Hoofdstuk 8 zoomt in op de aansprakelijkheid van de NAVO voor internationale misdrijven gepleegd tijdens NAVO-operaties. De argumentatie voor het behandelen hiervan in een apart hoofdstuk was voor deze lezer niet geheel overtuigend. De beschrijving van specifieke aspecten van internationaal strafrecht is niet erg diepgravend, en de relatie met aansprakelijkheid van NAVO had m.i. ook in andere hoofdstukken verwerkt kunnen worden.

 

Het boek sluit af met een hoofdstuk waarin enkele conclusies worden getrokken en aanbevelingen worden gedaan.
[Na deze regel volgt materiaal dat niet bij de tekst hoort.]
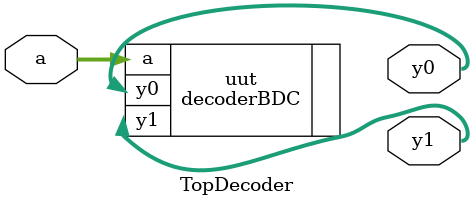
<source format=sv>
module TopDecoder(
    input logic [3:0] a,
    output logic [3:0] y1, y0
);

    // Instanciamos el módulo decoderBDC
    decoderBDC uut (
        .a(a), 
        .y1(y1), 
        .y0(y0)
    );

endmodule

</source>
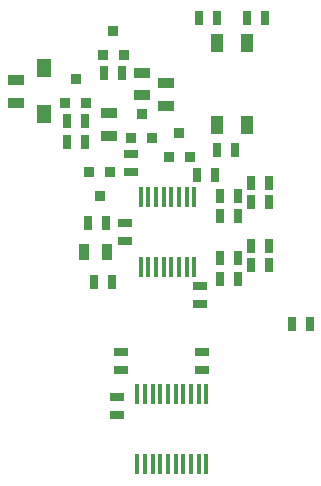
<source format=gtp>
G04 (created by PCBNEW (2013-mar-13)-stable) date Fri 09 Oct 2015 12:04:18 PM CEST*
%MOIN*%
G04 Gerber Fmt 3.4, Leading zero omitted, Abs format*
%FSLAX34Y34*%
G01*
G70*
G90*
G04 APERTURE LIST*
%ADD10C,0.005906*%
%ADD11R,0.025000X0.045000*%
%ADD12R,0.039370X0.059055*%
%ADD13R,0.036000X0.036000*%
%ADD14R,0.045000X0.025000*%
%ADD15R,0.048031X0.060000*%
%ADD16R,0.012000X0.070100*%
%ADD17R,0.011800X0.070100*%
%ADD18R,0.055000X0.035000*%
%ADD19R,0.035000X0.055000*%
G04 APERTURE END LIST*
G54D10*
G54D11*
X45510Y-26900D03*
X44910Y-26900D03*
X46500Y-26900D03*
X47100Y-26900D03*
G54D12*
X46492Y-27735D03*
X45507Y-27735D03*
X45507Y-30464D03*
X46492Y-30464D03*
G54D11*
X46650Y-32400D03*
X47250Y-32400D03*
X46650Y-34500D03*
X47250Y-34500D03*
X45600Y-32850D03*
X46200Y-32850D03*
X45600Y-34900D03*
X46200Y-34900D03*
X45600Y-33500D03*
X46200Y-33500D03*
X45600Y-35600D03*
X46200Y-35600D03*
G54D13*
X43350Y-30900D03*
X42650Y-30900D03*
X43000Y-30100D03*
X44600Y-31550D03*
X43900Y-31550D03*
X44250Y-30750D03*
X42400Y-28150D03*
X41700Y-28150D03*
X42050Y-27350D03*
X41250Y-32050D03*
X41950Y-32050D03*
X41600Y-32850D03*
G54D11*
X46650Y-33050D03*
X47250Y-33050D03*
X46650Y-35150D03*
X47250Y-35150D03*
G54D14*
X44950Y-35850D03*
X44950Y-36450D03*
G54D11*
X44850Y-32150D03*
X45450Y-32150D03*
X41400Y-35700D03*
X42000Y-35700D03*
X41210Y-33750D03*
X41810Y-33750D03*
X40500Y-30350D03*
X41100Y-30350D03*
X45500Y-31300D03*
X46100Y-31300D03*
G54D15*
X39750Y-30114D03*
X39750Y-28585D03*
G54D13*
X41150Y-29750D03*
X40450Y-29750D03*
X40800Y-28950D03*
G54D14*
X42450Y-34350D03*
X42450Y-33750D03*
X42650Y-32050D03*
X42650Y-31450D03*
G54D11*
X42350Y-28750D03*
X41750Y-28750D03*
X41100Y-31050D03*
X40500Y-31050D03*
G54D16*
X43104Y-41769D03*
X43360Y-41769D03*
X43616Y-41769D03*
X43872Y-41769D03*
X44127Y-41769D03*
X44383Y-41769D03*
X44639Y-41769D03*
X44895Y-41769D03*
G54D17*
X44895Y-39431D03*
X44639Y-39431D03*
X44383Y-39431D03*
X44127Y-39431D03*
X43872Y-39431D03*
X43616Y-39431D03*
X43360Y-39431D03*
X43104Y-39431D03*
G54D16*
X42848Y-41770D03*
X45151Y-41770D03*
X45151Y-39431D03*
G54D17*
X42848Y-39431D03*
G54D18*
X38800Y-29725D03*
X38800Y-28975D03*
G54D19*
X41075Y-34700D03*
X41825Y-34700D03*
G54D18*
X41900Y-30075D03*
X41900Y-30825D03*
X43000Y-28725D03*
X43000Y-29475D03*
X43800Y-29825D03*
X43800Y-29075D03*
G54D14*
X42300Y-38650D03*
X42300Y-38050D03*
X45000Y-38650D03*
X45000Y-38050D03*
X42180Y-40140D03*
X42180Y-39540D03*
G54D11*
X48000Y-37100D03*
X48600Y-37100D03*
G54D17*
X42954Y-35219D03*
X43210Y-35219D03*
X43466Y-35219D03*
X43722Y-35219D03*
X43977Y-35219D03*
X44233Y-35219D03*
X44489Y-35219D03*
X44745Y-35219D03*
X44745Y-32881D03*
X44489Y-32881D03*
X44233Y-32881D03*
X43977Y-32881D03*
X43722Y-32881D03*
X43466Y-32881D03*
X43210Y-32881D03*
X42954Y-32881D03*
M02*

</source>
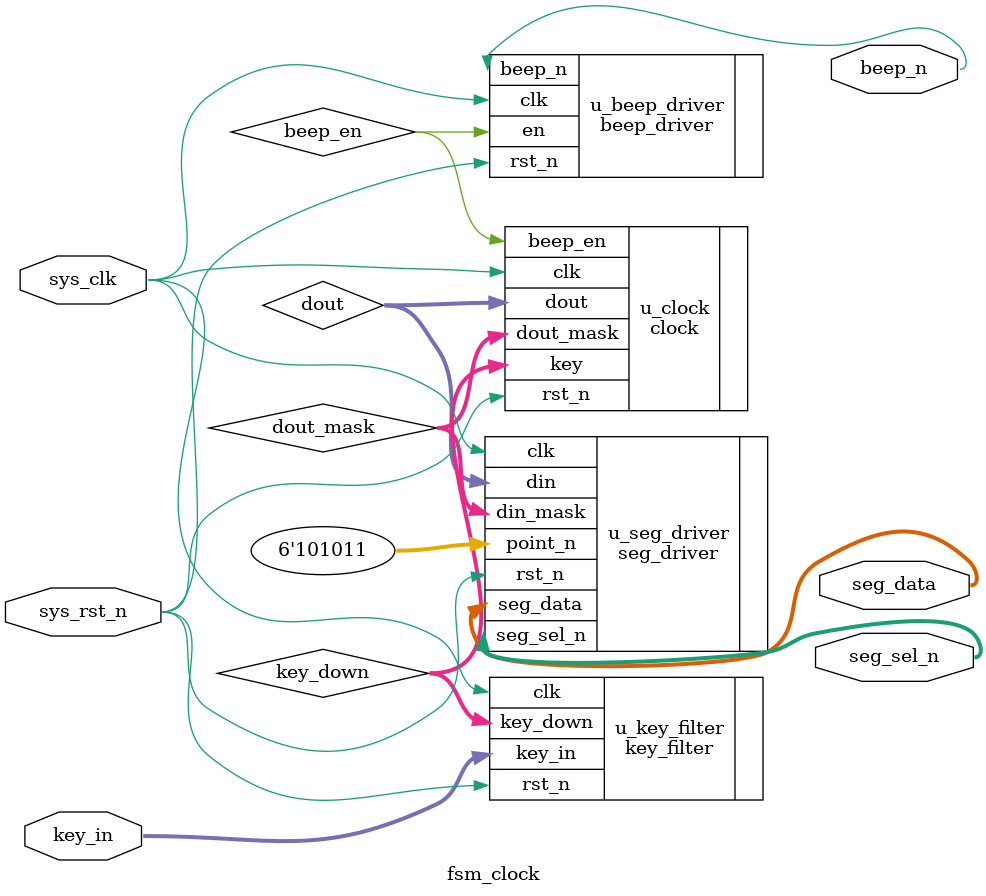
<source format=v>
module fsm_clock #(parameter KEY_WIDTH = 3) (
input                       sys_clk     ,
input                       sys_rst_n   ,
input   [KEY_WIDTH-1:0]     key_in  	 ,
output  [5:0]               seg_sel_n     ,
output  [7:0]               seg_data     ,
output                      beep_n 
);
    

//信号定义
wire    [KEY_WIDTH-1:0]     key_down    ;
wire    [23:0]              dout        ;
wire    [5:0]               dout_mask   ;
wire                        buzzer_en   ;

key_filter #(.KEY_W(KEY_WIDTH)) 
u_key_filter(
.clk        (sys_clk  ),
.rst_n      (sys_rst_n),
.key_in     (key_in   ), //按键信号输入
.key_down   (key_down ) //输出消抖之后的检测结果
);


clock #(
    .TIME_1S (5000_0000/10     ),
    .CURRENT_TIME (24'h10_23_56),
    .ALARM_TIME   (24'h10_25_34)
) 
u_clock(  //计时
.clk            (sys_clk        ),
.rst_n          (sys_rst_n      ),
.key            (key_down   ),
.dout           (dout       ),
.dout_mask      (dout_mask  ),
.beep_en        (beep_en  )
);

seg_driver u_seg_driver(
.clk        (sys_clk    ),
.rst_n      (sys_rst_n  ),
.din        (dout       ),
.din_mask   (dout_mask  ),
.point_n    (6'b101011  ) ,
.seg_data   (seg_data   ),//片选信号
.seg_sel_n  (seg_sel_n  ) //段选信号
);

beep_driver #(.TIME_DELAY(2500_0000)) u_beep_driver(
.clk        (sys_clk    ),
.rst_n      (sys_rst_n  ),
.en         (beep_en    ),
.beep_n     (beep_n     )
);

endmodule
</source>
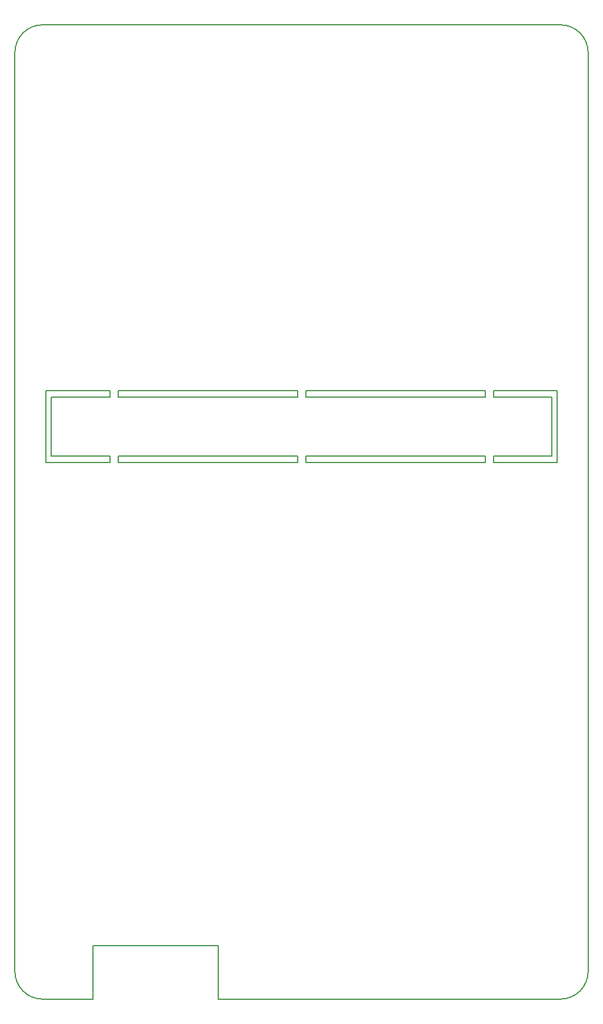
<source format=gbr>
G04 #@! TF.GenerationSoftware,KiCad,Pcbnew,6.0.11-2627ca5db0~126~ubuntu22.04.1*
G04 #@! TF.CreationDate,2025-05-27T11:10:10+02:00*
G04 #@! TF.ProjectId,qPocketPCR_Main,71506f63-6b65-4745-9043-525f4d61696e,rev?*
G04 #@! TF.SameCoordinates,Original*
G04 #@! TF.FileFunction,Profile,NP*
%FSLAX46Y46*%
G04 Gerber Fmt 4.6, Leading zero omitted, Abs format (unit mm)*
G04 Created by KiCad (PCBNEW 6.0.11-2627ca5db0~126~ubuntu22.04.1) date 2025-05-27 11:10:10*
%MOMM*%
%LPD*%
G01*
G04 APERTURE LIST*
G04 #@! TA.AperFunction,Profile*
%ADD10C,0.150000*%
G04 #@! TD*
G04 #@! TA.AperFunction,Profile*
%ADD11C,0.150001*%
G04 #@! TD*
G04 APERTURE END LIST*
D10*
X70000000Y-162300000D02*
X88000000Y-162300000D01*
D11*
X72411984Y-82548251D02*
X63173309Y-82548251D01*
X72411984Y-83448251D02*
X63973309Y-83448074D01*
D10*
X72411984Y-91948075D02*
X72411984Y-92848075D01*
X73611984Y-82548251D02*
X73611984Y-83448074D01*
X126411984Y-82548251D02*
X126411984Y-83448074D01*
X73611984Y-91948075D02*
X73611984Y-92848075D01*
X126411984Y-91948075D02*
X126411984Y-92848075D01*
X127611984Y-91948075D02*
X127611984Y-92848075D01*
X127611984Y-82548251D02*
X127611984Y-83448074D01*
X135998276Y-91948075D02*
X135998276Y-83448074D01*
X136798276Y-82548251D02*
X136798276Y-92848075D01*
X73611984Y-83448074D02*
X99411984Y-83448074D01*
X88000000Y-162300000D02*
X88000000Y-169981846D01*
X141241405Y-33963397D02*
X141241405Y-165994786D01*
X58741177Y-165994786D02*
G75*
G03*
X62728467Y-169982023I3987323J86D01*
G01*
D11*
X70000000Y-169981846D02*
X62728467Y-169981669D01*
D10*
X100611984Y-82548251D02*
X100611984Y-83448074D01*
X100611984Y-91948075D02*
X100611984Y-92848075D01*
X100611984Y-91948075D02*
X126411984Y-91948075D01*
X99411984Y-91948075D02*
X99411984Y-92848075D01*
D11*
X63173309Y-82548251D02*
X63173309Y-92848075D01*
D10*
X72411984Y-82548251D02*
X72411984Y-83448074D01*
X62728467Y-29976507D02*
G75*
G03*
X58741407Y-33963574I-7J-3987053D01*
G01*
X73611984Y-92848075D02*
X99411984Y-92848075D01*
D11*
X63973309Y-83448074D02*
X63973309Y-91948075D01*
D10*
X127611984Y-83448074D02*
X135998276Y-83448074D01*
X127611984Y-82548251D02*
X136798276Y-82548251D01*
X63973309Y-91948075D02*
X72411984Y-91948075D01*
X70000000Y-169981846D02*
X70000000Y-162300000D01*
X100611984Y-82548251D02*
X126411984Y-82548251D01*
D11*
X137254168Y-29976514D02*
X62728467Y-29976514D01*
D10*
X141241340Y-33963397D02*
G75*
G03*
X137254168Y-29976160I-3987140J97D01*
G01*
X88000000Y-169981846D02*
X137254168Y-169981846D01*
X127611984Y-91948075D02*
X135998276Y-91948075D01*
X73611984Y-82548251D02*
X99411984Y-82548251D01*
X73611984Y-91948075D02*
X99411984Y-91948075D01*
X100611984Y-83448074D02*
X126411984Y-83448074D01*
X63173309Y-92848075D02*
X72411984Y-92848075D01*
X137254168Y-169981828D02*
G75*
G03*
X141241228Y-165994786I32J3987028D01*
G01*
X127611984Y-92848075D02*
X136798276Y-92848075D01*
X100611984Y-92848075D02*
X126411984Y-92848075D01*
X99411984Y-82548251D02*
X99411984Y-83448074D01*
D11*
X58741407Y-33963574D02*
X58741230Y-165994786D01*
M02*

</source>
Deze aanbevelingen zijn dat de NAVO richtlijnen zou moeten ontwikkelen om te reageren op internationale claims; dat de NAVO haar internationale verplichtingen zou moeten verwerken in haar beleid; dat de NAVO ervoor zou moeten pleiten dat troepen leverende staten zich niet mengen in missies; en dat de NAVO internationale misdrijven gepleegd door haar personeel zou moeten onderzoeken en rapporteren. Dit zijn nuttige aanbevelingen die aansluiten bij de conclusies die de auteur trekt, hoewel de toelichting er op wat algemeen blijft. Het zou bijvoorbeeld interessant zijn geweest om te lezen wat de auteur concreet voor ogen heeft bij de aanbeveling dat  de organisatie richtlijnen zou moeten ontwikkelen om te reageren op internationale claims.

 

Al met al is het boek, dat prettig leest, een nuttige aanvulling op de literatuur. Dat komt vooral doordat het een aantal algemene leerstukken van internationaal recht specifiek toepast op het geval van de NAVO. Het feit dat de bespreking van een aantal aspecten meer diepgravend had kunnen zijn en de juridische argumentatie niet op alle plaatsen even overtuigend is, doet daar niet aan af.  Het boek zal met name interessant zijn voor lezers die meer willen weten over het internationaalrechtelijke kader waarbinnen de NAVO opereert. Daarnaast is het te hopen dat het boek zal worden gebruikt door hen die nader onderzoek willen doen naar specifieke aspecten van de aansprakelijkheid van de NAVO. Dat is een onderwerp dat nadere studie verdient.